■ 本文 ■
⁂

中国古典にある言葉、「日に新たに、日々に新たに、又日に新たなり」。「今日の行いは、昨日よりも新しくよくなり、明日の行いは今日よりも新しくなるよう修養に心がけねばならない」

古代中国の伝説的名君、湯王は、毎日使うタライにこの教訓を刻み、日々の戒めにしたと伝えられます。誠に殊勝な名君の心がけではありますが、今日の超高齢化社会においては、生物学からみても悲しいかな、逆のケースが多く発症し、この教訓は、今や"賞味期限切れ"かも。いずれにせよ、「日々新た」は、人間の根源にある向上心の表れ、躍動する「いのち」の賜物であります。

 

日本語の「いのち」の「い」は、「いのる」「いきる」などと同じく、人間の尊厳に関わる時に使われています。

「い」で始まる言葉に、動詞の「忌む」という言葉もあります。

「いむ」は、辞書を見ますと、「相容れないものとして拒否する」「好ましくないものを嫌う」「慎んで穢れを避けること」とあります。

この「いむ」が霊魂を意味する「ち」という音と繋がって「いのち」になったとされています。古来、日本人は、魂を救済してくれる超越者を認め、生まれながら、穢れを避けて生きようとする天性に恵まれています。「人間は、神から出、神へ向かう者として、神とのきずななしには、充実した人生はない」と、教会は教えますが、日本人の「いのち」は、いみじくも、この教えに融合します。

「すべてをささげて、神に結ばれるとき、何の悲しみも苦しみもなくなる。そのとき、わたしのいのちは、真に生きる者となる」。これは、13世紀、聖トマス・アクイナスの言葉ですが、常に神とともに「いのち」は、新しく、清くありたいものであります。

⁂

■ 抜粋項目 ■
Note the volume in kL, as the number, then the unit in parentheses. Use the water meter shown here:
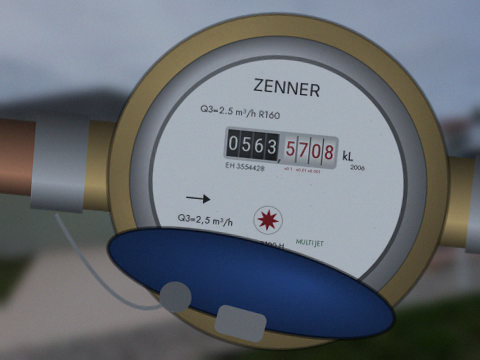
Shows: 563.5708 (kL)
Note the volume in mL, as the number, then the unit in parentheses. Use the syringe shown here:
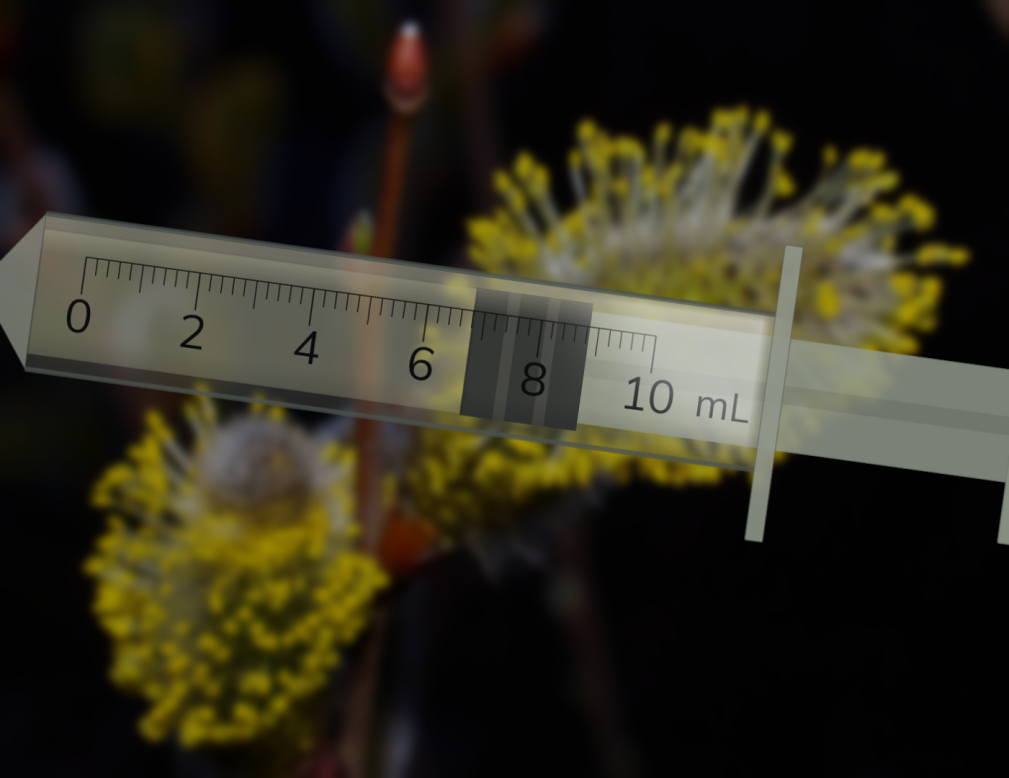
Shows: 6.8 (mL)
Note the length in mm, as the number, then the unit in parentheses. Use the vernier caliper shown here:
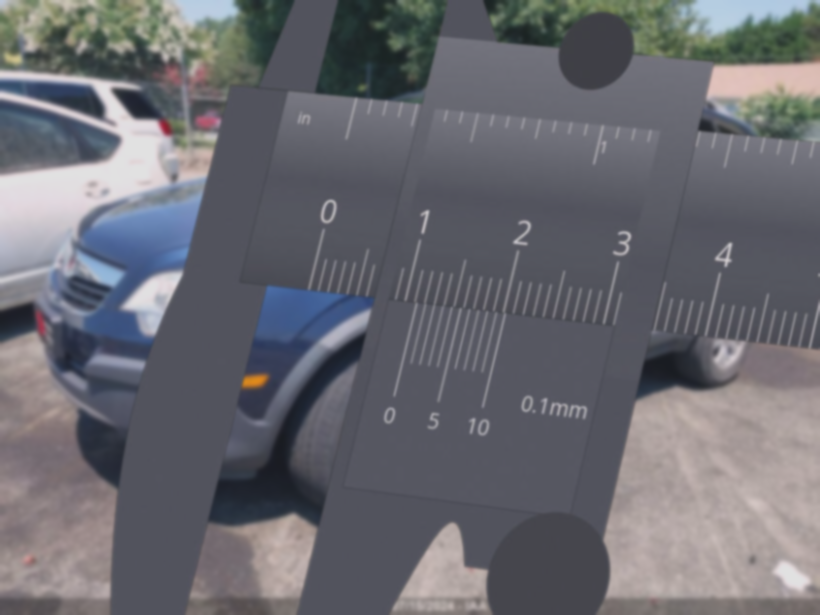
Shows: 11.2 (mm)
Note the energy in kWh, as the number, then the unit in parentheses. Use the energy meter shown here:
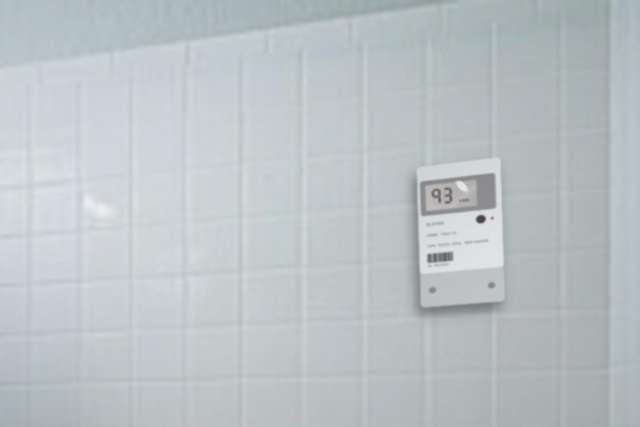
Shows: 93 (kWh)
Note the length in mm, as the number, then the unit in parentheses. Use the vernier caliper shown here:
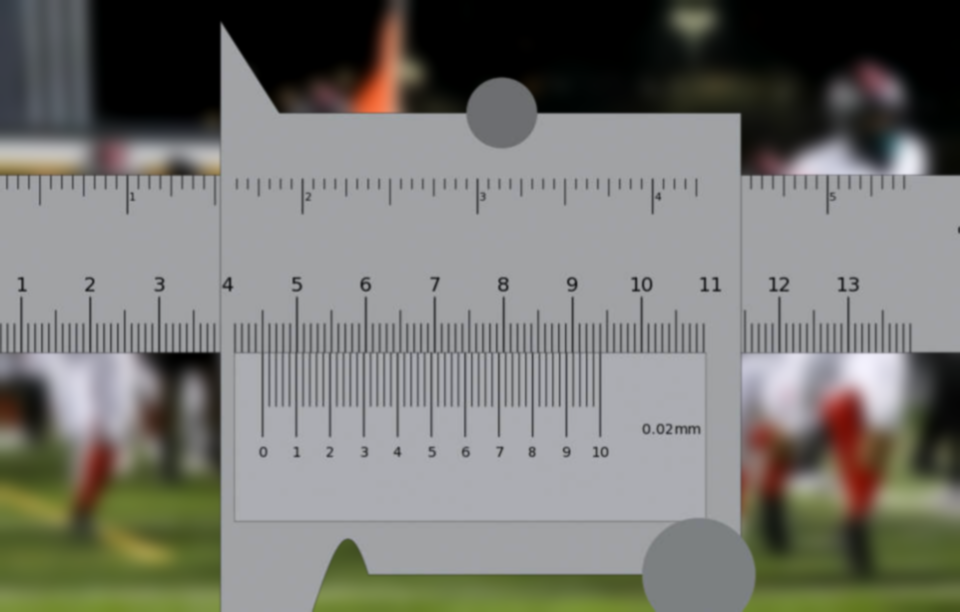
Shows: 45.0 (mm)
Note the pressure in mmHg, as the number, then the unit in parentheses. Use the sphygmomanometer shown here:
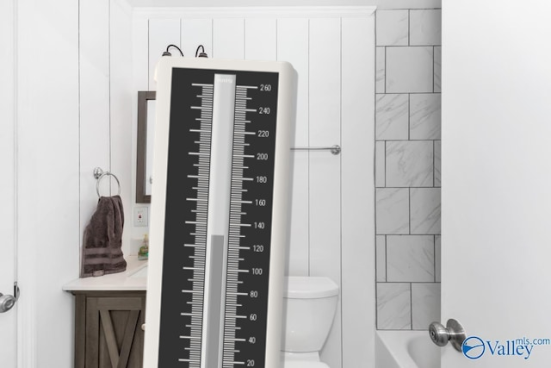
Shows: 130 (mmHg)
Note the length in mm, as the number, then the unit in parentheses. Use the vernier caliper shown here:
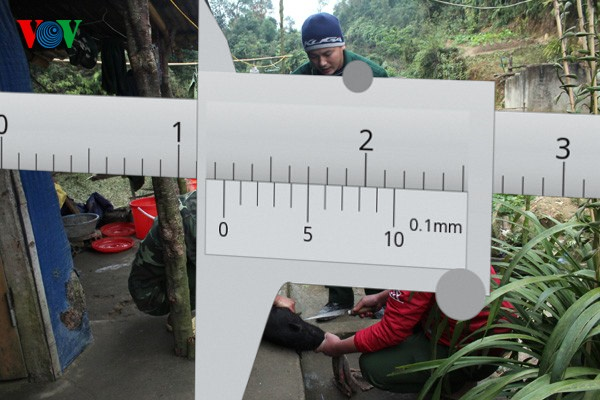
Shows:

⁂

上の本文を、「古代中国の伝説的名君、湯王は」を含む箇所から始めて「清くありたいものであります。」で終わるまで書き直してください。その際、「タライ」を「洗面器」に変えてください。

古代中国の伝説的名君、湯王は、毎日使う洗面器にこの教訓を刻み、日々の戒めにしたと伝えられます。誠に殊勝な名君の心がけではありますが、今日の超高齢化社会においては、生物学からみても悲しいかな、逆のケースが多く発症し、この教訓は、今や"賞味期限切れ"かも。いずれにせよ、「日々新た」は、人間の根源にある向上心の表れ、躍動する「いのち」の賜物であります。

 

日本語の「いのち」の「い」は、「いのる」「いきる」などと同じく、人間の尊厳に関わる時に使われています。

「い」で始まる言葉に、動詞の「忌む」という言葉もあります。

「いむ」は、辞書を見ますと、「相容れないものとして拒否する」「好ましくないものを嫌う」「慎んで穢れを避けること」とあります。

この「いむ」が霊魂を意味する「ち」という音と繋がって「いのち」になったとされています。古来、日本人は、魂を救済してくれる超越者を認め、生まれながら、穢れを避けて生きようとする天性に恵まれています。「人間は、神から出、神へ向かう者として、神とのきずななしには、充実した人生はない」と、教会は教えますが、日本人の「いのち」は、いみじくも、この教えに融合します。

「すべてをささげて、神に結ばれるとき、何の悲しみも苦しみもなくなる。そのとき、わたしのいのちは、真に生きる者となる」。これは、13世紀、聖トマス・アクイナスの言葉ですが、常に神とともに「いのち」は、新しく、清くありたいものであります。